The next thing is the quantities of those three key components, so if you're buying a savoury snack - Sarah recommends you go for no more than 400 grams of sodium and less than 10 grams of fat per serve.

For a sweet snack - Sarah says to look for products with less than 15 grams of sugar per serve.

Dr Rosanna Capolingua from Healthway agrees reading labels is time consuming, "the print is very small the numbers are miniscule and you have to not only read one packet but you're needing to compare to try find the best one for your kids."

She's pushing for a food labelling policy known as the traffic light system, "red amber and green light for fats salts and sugars in foods it would be much easier for everyone."

It works like this - products must meet the mark for levels of sugar, fat and salt - simply. The tick of approval coming from three consecutive green lights, Rosanna says "you could pick up a package and see three green lights and go right I know I've got at least that covered or three red lights and go that's not my choice."

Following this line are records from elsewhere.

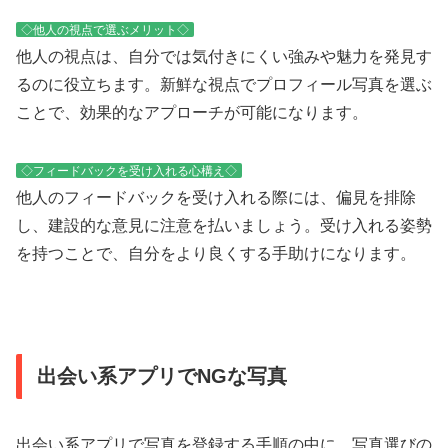
◇他人の視点で選ぶメリット◇
他人の視点は、自分では気付きにくい強みや魅力を発見す
るのに役立ちます。新鮮な視点でプロフィール写真を選ぶ
ことで、効果的なアプローチが可能になります。
◇フィードバックを受け入れる心構え◇
他人のフィードバックを受け入れる際には、偏見を排除
し、建設的な意見に注意を払いましょう。受け入れる姿勢
を持つことで、自分をより良くする手助けになります。
出会い系アプリでNGな写真
出会い系アプリで写真を登録する手順の中に、写真選びの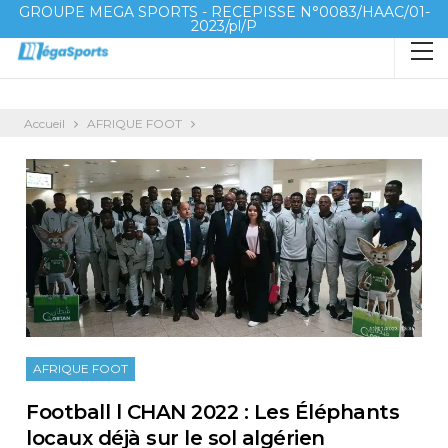
GROUPE MEGA SPORTS - RECEPISSE N°0083/HAAC/01-
2023/pl/P
Accueil
AFRIQUE FOOT
AFRIQUE FOOT
Football l CHAN 2022 : Les Éléphants
locaux déjà sur le sol algérien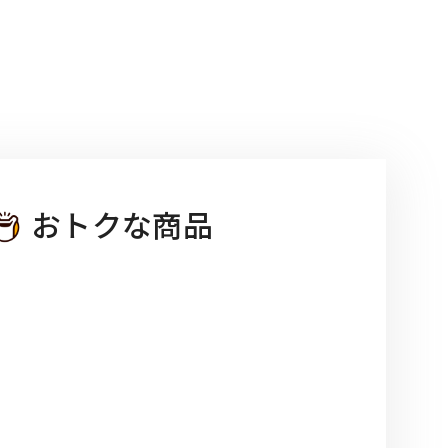
おトクな商品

It's a strategy that is used around the world but in Australia there's resistance.

But until then, it's up to consumers to navigate the complications of packaging, or of course, our health experts say there is an easier way, by simply opting for old fashioned fresh favourites. "We are very lucky to have a whole variety of fresh fruits and vegetables that are delicious, healthy, unprocessed, unpackaged and good for kids do that first."